▶ [The task]: Can you copy every line of the listing below word for word, leaving the pictures out of your answer?

▶ [Dataset extract]:
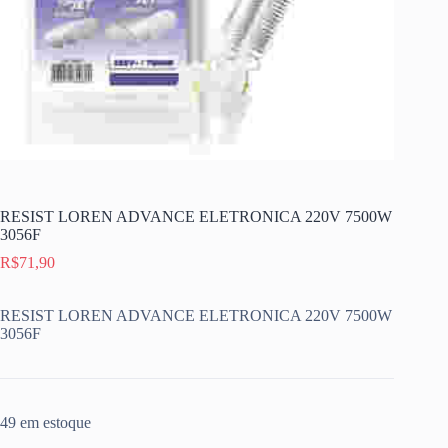
RESIST LOREN ADVANCE ELETRONICA 220V 7500W
3056F
R$
71,90
RESIST LOREN ADVANCE ELETRONICA 220V 7500W
3056F
49 em estoque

▶ [Solution to the problem]:
RESIST LOREN ADVANCE ELETRONICA 220V 7500W
3056F
R$
71,90
RESIST LOREN ADVANCE ELETRONICA 220V 7500W
3056F
49 em estoque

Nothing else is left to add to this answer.